九例人免疫缺陷病毒阴性的浆母细胞淋巴瘤临床特征及文献复习

OBJECTIVE: To evaluate the clinical features and outcomes of HIV-negtive plasmablastic lymphoma (PBL). METHODS: Nine patients with HIV-negtive PBL were diagnosed and treated between January 2006 and January 2016. The clinical and follow-up data were analyzed retrospectively. RESULTS: The median age was 56 years (range 30–77 years) with a male-to-female ratio of 2∶1. Nobody had underlying diseases associated with immunosuppression. Primary extra nodal diseases were observed in 7 cases and only 1 patient had oral involvement. Two patients were in earlystage and 7 in advanced stage by the Ann Arbor stage system. Ki-67 index was 60%–90% in the 9 cases, and 80% or higher in 7 cases. Epstein-Barr virus-encoded RNA expression (EBER) was detected in 4 cases, and 2 of them were positive. Chemotherapy was documented in 9 patients, from which 8 received the cyclophosphamide, doxorubicin, vincristine, prednisone (CHOP)-like regimens as the first-line chemotherapy and responses were observed in 5 (1 complete, 4 partial responses). Three elderly patients were treated with CHOP combined with thalidomide, and 2 of them achieved partial responses. One patient, failed three chemotherapy regimens, accepted thalidomide combined with etopside and achieved stable disease for 10 months.

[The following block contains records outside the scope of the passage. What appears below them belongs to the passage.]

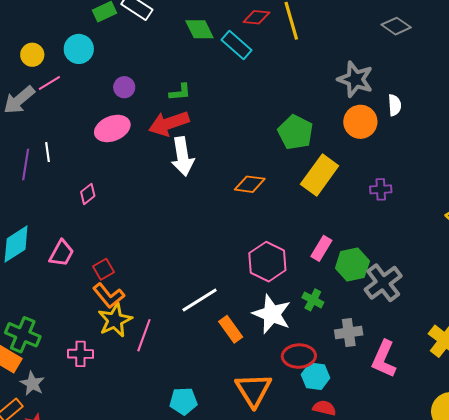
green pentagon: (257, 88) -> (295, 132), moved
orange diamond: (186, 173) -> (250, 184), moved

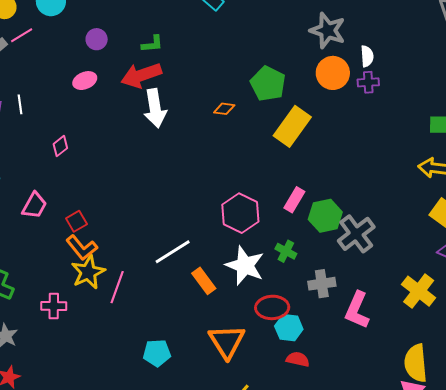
pink ellipse: (112, 128) -> (85, 81), size x0.7
orange diamond: (250, 184) -> (224, 109), moved, size x0.7
purple cross: (381, 189) -> (368, 82), moved

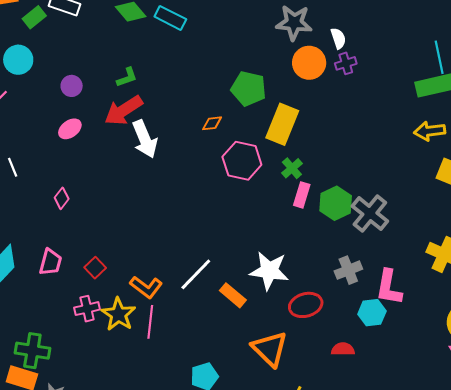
pink hexagon: (240, 213) -> (242, 161), moved
orange L-shape: (82, 248) -> (146, 287), moved
green cross: (286, 251) -> (292, 168), moved, turned 35
pink cross: (54, 306) -> (87, 309), moved
cyan hexagon: (289, 328) -> (372, 313), moved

One patient with early stage had disease-free survival of 61.9 months after treatment. The other eight patients experienced recurrence or progression after the first-line chemotherapy, and 6 of them died of disease progression within 2 years after the diagnosis. CONCLUSION: The HIV-negative PBL patients in this study did not have an apparent association with immunosuppression. Primary extra nodal diseases were common, but only 1 patient had oral involvement. Most patients had advanced stage and poor prognosis. Effectiveness of thalidomide in the treatment of PBL deserves further investigation.